Work task
Copy the text from each page in the data below word for word, and leave the pictures out.
● ● ● ● ●
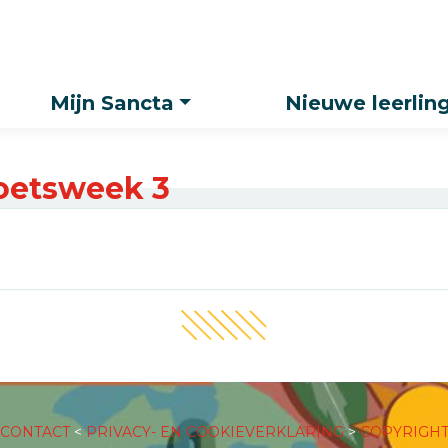
Zoeken
Mijn Sancta
Nieuwe leerlin
toetsweek 3
CONTACT
<
PRIVACY- EN COOKIEVERKLARING
>
COPYRIGH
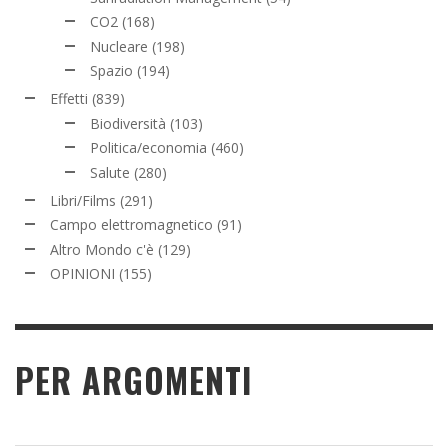
CO2
(168)
Nucleare
(198)
Spazio
(194)
Effetti
(839)
Biodiversità
(103)
Politica/economia
(460)
Salute
(280)
Libri/Films
(291)
Campo elettromagnetico
(91)
Altro Mondo c'è
(129)
OPINIONI
(155)
PER ARGOMENTI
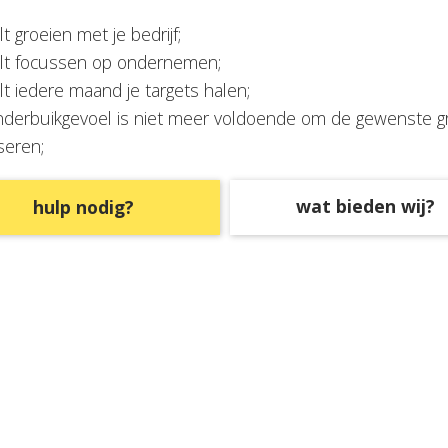
lt groeien met je bedrijf;
ilt focussen op ondernemen;
ilt iedere maand je targets halen;
nderbuikgevoel is niet meer voldoende om de gewenste gr
iseren;
wat bieden wij?
hulp nodig?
● ● ● ● ●
Task response
Zoeken
Mijn Sancta
Nieuwe leerlin
toetsweek 3
CONTACT
<
PRIVACY- EN COOKIEVERKLARING
>
COPYRIGH
CO2
(168)
Nucleare
(198)
Spazio
(194)
Effetti
(839)
Biodiversità
(103)
Politica/economia
(460)
Salute
(280)
Libri/Films
(291)
Campo elettromagnetico
(91)
Altro Mondo c'è
(129)
OPINIONI
(155)
PER ARGOMENTI
lt groeien met je bedrijf;
ilt focussen op ondernemen;
ilt iedere maand je targets halen;
nderbuikgevoel is niet meer voldoende om de gewenste gr
iseren;
wat bieden wij?
hulp nodig?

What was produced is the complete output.